--- begin ---

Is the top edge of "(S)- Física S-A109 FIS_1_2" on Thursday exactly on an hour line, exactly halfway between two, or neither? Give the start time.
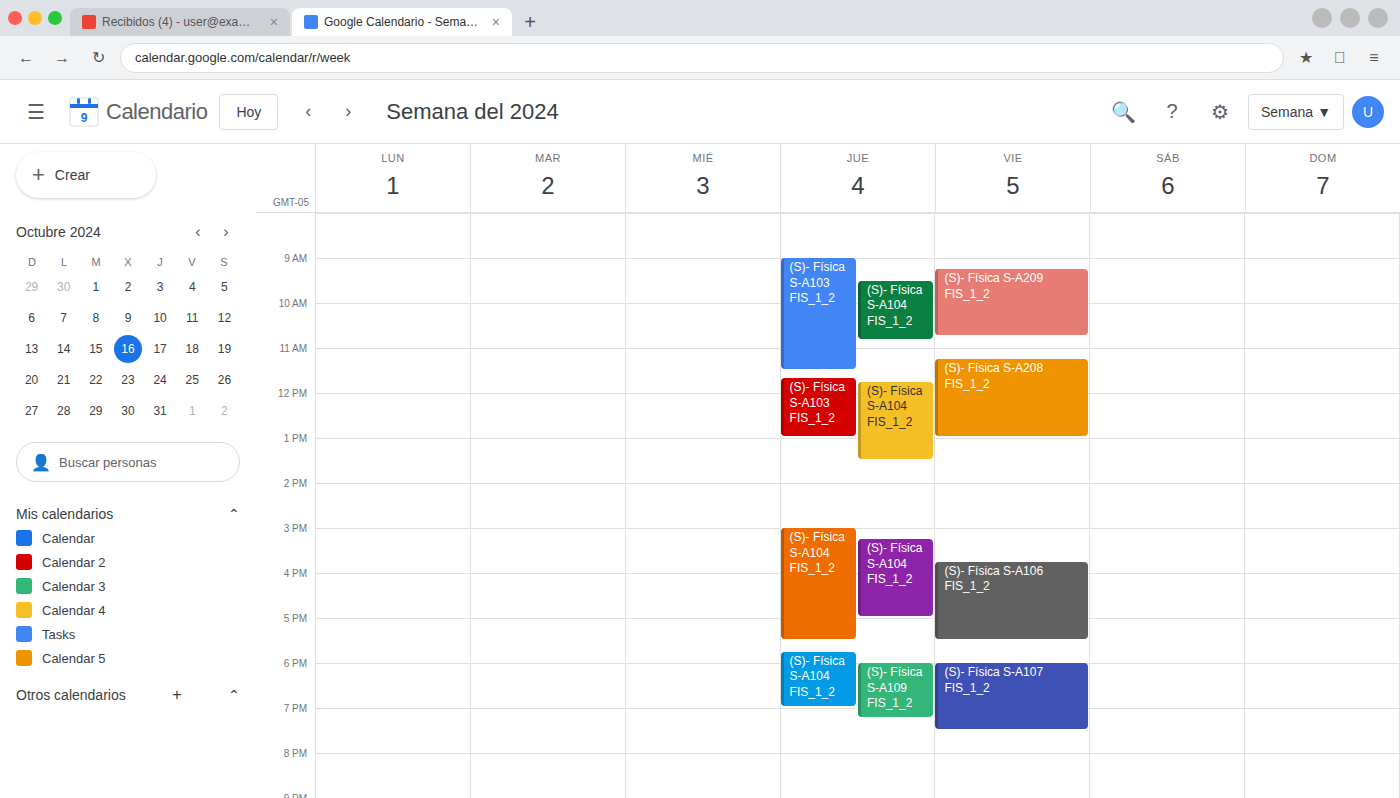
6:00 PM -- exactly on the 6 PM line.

--- end ---
--- begin ---

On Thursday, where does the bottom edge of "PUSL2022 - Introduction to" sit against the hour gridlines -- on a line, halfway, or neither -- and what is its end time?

--- end ---
--- begin ---

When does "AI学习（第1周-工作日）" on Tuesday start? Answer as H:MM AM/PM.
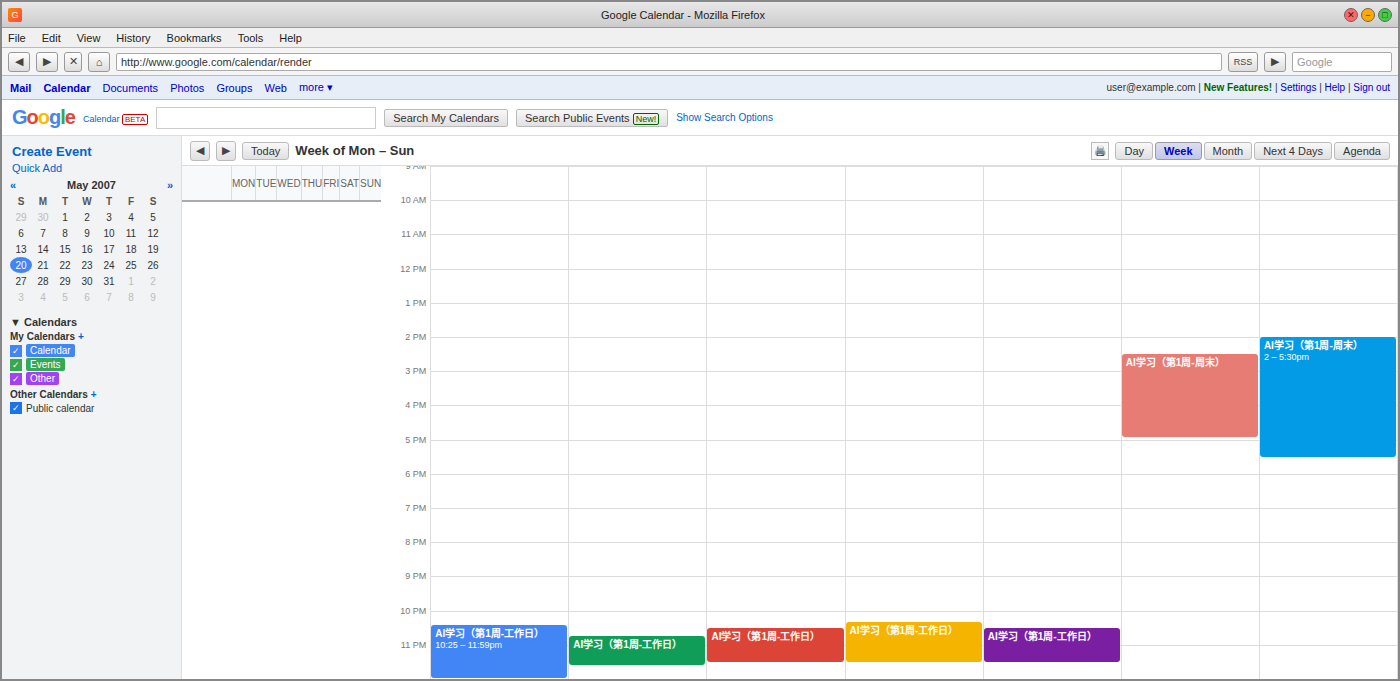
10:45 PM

--- end ---

- **Problem description**: Rewrite the entries from the line with "Is the top edge" to the line with "6:00 PM -- exactly on the 6 PM line." as a JSON list of strings, one string per line, leaving out blank lines and the pictures.

- **Final result**:
[
  "Is the top edge of \"(S)- Física S-A109 FIS_1_2\" on Thursday exactly on an hour line, exactly halfway between two, or neither? Give the start time.",
  "6:00 PM -- exactly on the 6 PM line."
]